## [Study material]
== Segment start ==

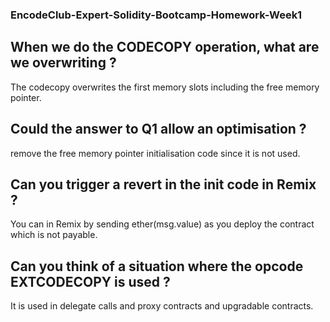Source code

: ### EncodeClub-Expert-Solidity-Bootcamp-Homework-Week1

## When we do the CODECOPY operation, what are we overwriting ?

The codecopy overwrites the first memory slots including the free memory pointer.

## Could the answer to Q1 allow an optimisation ?

remove the free memory pointer initialisation code since it is not used.

## Can you trigger a revert in the init code in Remix ?

You can in Remix by sending ether(msg.value) as you deploy the contract which is not payable.

## Can you think of a situation where the opcode EXTCODECOPY is used ?

It is used in delegate calls and proxy contracts and upgradable contracts.
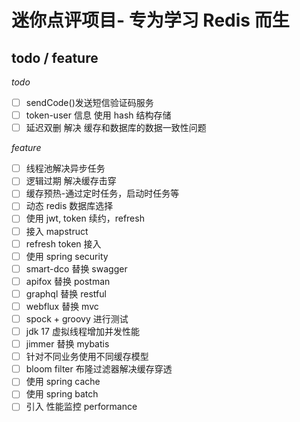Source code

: # 迷你点评项目- 专为学习 Redis 而生

## todo / feature

*todo*
- [ ] sendCode()发送短信验证码服务
- [ ] token-user 信息 使用 hash 结构存储
- [ ] 延迟双删 解决 缓存和数据库的数据一致性问题

*feature*
- [ ] 线程池解决异步任务
- [ ] 逻辑过期 解决缓存击穿
- [ ] 缓存预热-通过定时任务，启动时任务等
- [ ] 动态 redis 数据库选择
- [ ] 使用 jwt, token 续约，refresh
- [ ] 接入 mapstruct
- [ ] refresh token 接入
- [ ] 使用 spring security
- [ ] smart-dco 替换 swagger
- [ ] apifox 替换 postman
- [ ] graphql 替换 restful
- [ ] webflux 替换 mvc
- [ ] spock + groovy 进行测试
- [ ] jdk 17 虚拟线程增加并发性能
- [ ] jimmer 替换  mybatis 
- [ ] 针对不同业务使用不同缓存模型
- [ ] bloom filter 布隆过滤器解决缓存穿透
- [ ] 使用 spring cache
- [ ] 使用 spring batch
- [ ] 引入 性能监控 performance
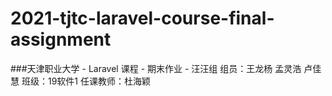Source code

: # 2021-tjtc-laravel-course-final-assignment
###天津职业大学 - Laravel 课程 - 期末作业 - 汪汪组
组员：王龙杨 孟灵浩 卢佳慧
班级：19软件1
任课教师：杜海颖
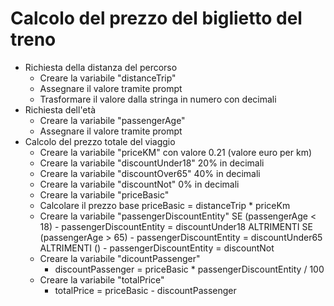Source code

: # Calcolo del prezzo del biglietto del treno

- Richiesta della distanza del percorso
    - Creare la variabile "distanceTrip"
    - Assegnare il valore tramite prompt
    - Trasformare il valore dalla stringa in numero con decimali
- Richiesta dell'età 
    - Creare la variabile "passengerAge" 
    - Assegnare il valore tramite prompt
- Calcolo del prezzo totale del viaggio
    - Creare la variabile "priceKM" con valore 0.21 (valore euro per km)
    - Creare la variabile "discountUnder18" 20% in decimali
    - Creare la variabile "discountOver65" 40% in decimali
    - Creare la variabile "discountNot" 0% in decimali
    - Creare la variabile "priceBasic"
    - Calcolare il prezzo base 
        priceBasic = distanceTrip * priceKm
    - Creare la variabile "passengerDiscountEntity"
        SE (passengerAge < 18) 
            - passengerDiscountEntity = discountUnder18
        ALTRIMENTI SE (passengerAge > 65) 
            - passengerDiscountEntity = discountUnder65
        ALTRIMENTI () 
            - passengerDiscountEntity = discountNot
    - Creare la variabile "dicountPassenger"
        - discountPassenger = priceBasic * passengerDiscountEntity / 100
    - Creare la variabile "totalPrice"
        - totalPrice = priceBasic - discountPassenger
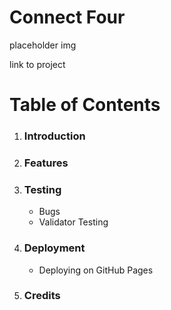 # Connect Four 

placeholder img 

link to project 

# Table of Contents

1. ### Introduction 

2. ### Features

3. ### Testing
    * Bugs
    * Validator Testing 

4. ### Deployment
    * Deploying on GitHub Pages 

5. ### Credits

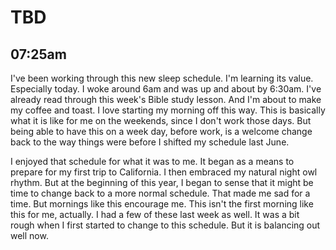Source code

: # TBD

## 07:25am

I've been working through this new sleep schedule. I'm learning its value. Especially today. I woke around 6am and was up and about by 6:30am. I've already read through this week's Bible study lesson. And I'm about to make my coffee and toast. I love starting my morning off this way. This is basically what it is like for me on the weekends, since I don't work those days. But being able to have this on a week day, before work, is a welcome change back to the way things were before I shifted my schedule last June.

I enjoyed that schedule for what it was to me. It began as a means to prepare for my first trip to California. I then embraced my natural night owl rhythm. But at the beginning of this year, I began to sense that it might be time to change back to a more normal schedule. That made me sad for a time. But mornings like this encourage me. This isn't the first morning like this for me, actually. I had a few of these last week as well. It was a bit rough when I first started to change to this schedule. But it is balancing out well now.

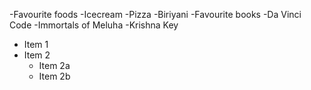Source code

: -Favourite foods
  -Icecream
  -Pizza
  -Biriyani
-Favourite books
  -Da Vinci Code
  -Immortals of Meluha
  -Krishna Key
* Item 1
* Item 2
  * Item 2a
  * Item 2b
  
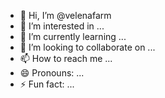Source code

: - 👋 Hi, I’m @velenafarm
- 👀 I’m interested in ...
- 🌱 I’m currently learning ...
- 💞️ I’m looking to collaborate on ...
- 📫 How to reach me ...
- 😄 Pronouns: ...
- ⚡ Fun fact: ...

<!---
velenafarm/velenafarm is a ✨ special ✨ repository because its `README.md` (this file) appears on your GitHub profile.
You can click the Preview link to take a look at your changes.
--->
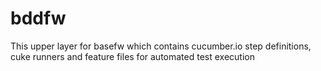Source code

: # bddfw
This upper layer for basefw which contains cucumber.io step definitions, cuke runners and feature files for automated test execution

== Segment end ==

## [Written task]
Reproduce all of the data above verbatim, character for character. Omit the pictures.

## [Exercise result]
Source code

: ### EncodeClub-Expert-Solidity-Bootcamp-Homework-Week1

## When we do the CODECOPY operation, what are we overwriting ?

The codecopy overwrites the first memory slots including the free memory pointer.

## Could the answer to Q1 allow an optimisation ?

remove the free memory pointer initialisation code since it is not used.

## Can you trigger a revert in the init code in Remix ?

You can in Remix by sending ether(msg.value) as you deploy the contract which is not payable.

## Can you think of a situation where the opcode EXTCODECOPY is used ?

It is used in delegate calls and proxy contracts and upgradable contracts.
Source code

: # 迷你点评项目- 专为学习 Redis 而生

## todo / feature

*todo*
- [ ] sendCode()发送短信验证码服务
- [ ] token-user 信息 使用 hash 结构存储
- [ ] 延迟双删 解决 缓存和数据库的数据一致性问题

*feature*
- [ ] 线程池解决异步任务
- [ ] 逻辑过期 解决缓存击穿
- [ ] 缓存预热-通过定时任务，启动时任务等
- [ ] 动态 redis 数据库选择
- [ ] 使用 jwt, token 续约，refresh
- [ ] 接入 mapstruct
- [ ] refresh token 接入
- [ ] 使用 spring security
- [ ] smart-dco 替换 swagger
- [ ] apifox 替换 postman
- [ ] graphql 替换 restful
- [ ] webflux 替换 mvc
- [ ] spock + groovy 进行测试
- [ ] jdk 17 虚拟线程增加并发性能
- [ ] jimmer 替换  mybatis 
- [ ] 针对不同业务使用不同缓存模型
- [ ] bloom filter 布隆过滤器解决缓存穿透
- [ ] 使用 spring cache
- [ ] 使用 spring batch
- [ ] 引入 性能监控 performance
Source code

: # 2021-tjtc-laravel-course-final-assignment
###天津职业大学 - Laravel 课程 - 期末作业 - 汪汪组
组员：王龙杨 孟灵浩 卢佳慧
班级：19软件1
任课教师：杜海颖
Source code

: # Calcolo del prezzo del biglietto del treno

- Richiesta della distanza del percorso
    - Creare la variabile "distanceTrip"
    - Assegnare il valore tramite prompt
    - Trasformare il valore dalla stringa in numero con decimali
- Richiesta dell'età 
    - Creare la variabile "passengerAge" 
    - Assegnare il valore tramite prompt
- Calcolo del prezzo totale del viaggio
    - Creare la variabile "priceKM" con valore 0.21 (valore euro per km)
    - Creare la variabile "discountUnder18" 20% in decimali
    - Creare la variabile "discountOver65" 40% in decimali
    - Creare la variabile "discountNot" 0% in decimali
    - Creare la variabile "priceBasic"
    - Calcolare il prezzo base 
        priceBasic = distanceTrip * priceKm
    - Creare la variabile "passengerDiscountEntity"
        SE (passengerAge < 18) 
            - passengerDiscountEntity = discountUnder18
        ALTRIMENTI SE (passengerAge > 65) 
            - passengerDiscountEntity = discountUnder65
        ALTRIMENTI () 
            - passengerDiscountEntity = discountNot
    - Creare la variabile "dicountPassenger"
        - discountPassenger = priceBasic * passengerDiscountEntity / 100
    - Creare la variabile "totalPrice"
        - totalPrice = priceBasic - discountPassenger
 # Connect Four 

placeholder img 

link to project 

# Table of Contents

1. ### Introduction 

2. ### Features

3. ### Testing
    * Bugs
    * Validator Testing 

4. ### Deployment
    * Deploying on GitHub Pages 

5. ### Credits

Source code

: # TBD

## 07:25am

I've been working through this new sleep schedule. I'm learning its value. Especially today. I woke around 6am and was up and about by 6:30am. I've already read through this week's Bible study lesson. And I'm about to make my coffee and toast. I love starting my morning off this way. This is basically what it is like for me on the weekends, since I don't work those days. But being able to have this on a week day, before work, is a welcome change back to the way things were before I shifted my schedule last June.

I enjoyed that schedule for what it was to me. It began as a means to prepare for my first trip to California. I then embraced my natural night owl rhythm. But at the beginning of this year, I began to sense that it might be time to change back to a more normal schedule. That made me sad for a time. But mornings like this encourage me. This isn't the first morning like this for me, actually. I had a few of these last week as well. It was a bit rough when I first started to change to this schedule. But it is balancing out well now.

Source code

: -Favourite foods
  -Icecream
  -Pizza
  -Biriyani
-Favourite books
  -Da Vinci Code
  -Immortals of Meluha
  -Krishna Key
* Item 1
* Item 2
  * Item 2a
  * Item 2b
  
Source code

: - 👋 Hi, I’m @velenafarm
- 👀 I’m interested in ...
- 🌱 I’m currently learning ...
- 💞️ I’m looking to collaborate on ...
- 📫 How to reach me ...
- 😄 Pronouns: ...
- ⚡ Fun fact: ...

<!---
velenafarm/velenafarm is a ✨ special ✨ repository because its `README.md` (this file) appears on your GitHub profile.
You can click the Preview link to take a look at your changes.
--->
Source code

: # bddfw
This upper layer for basefw which contains cucumber.io step definitions, cuke runners and feature files for automated test execution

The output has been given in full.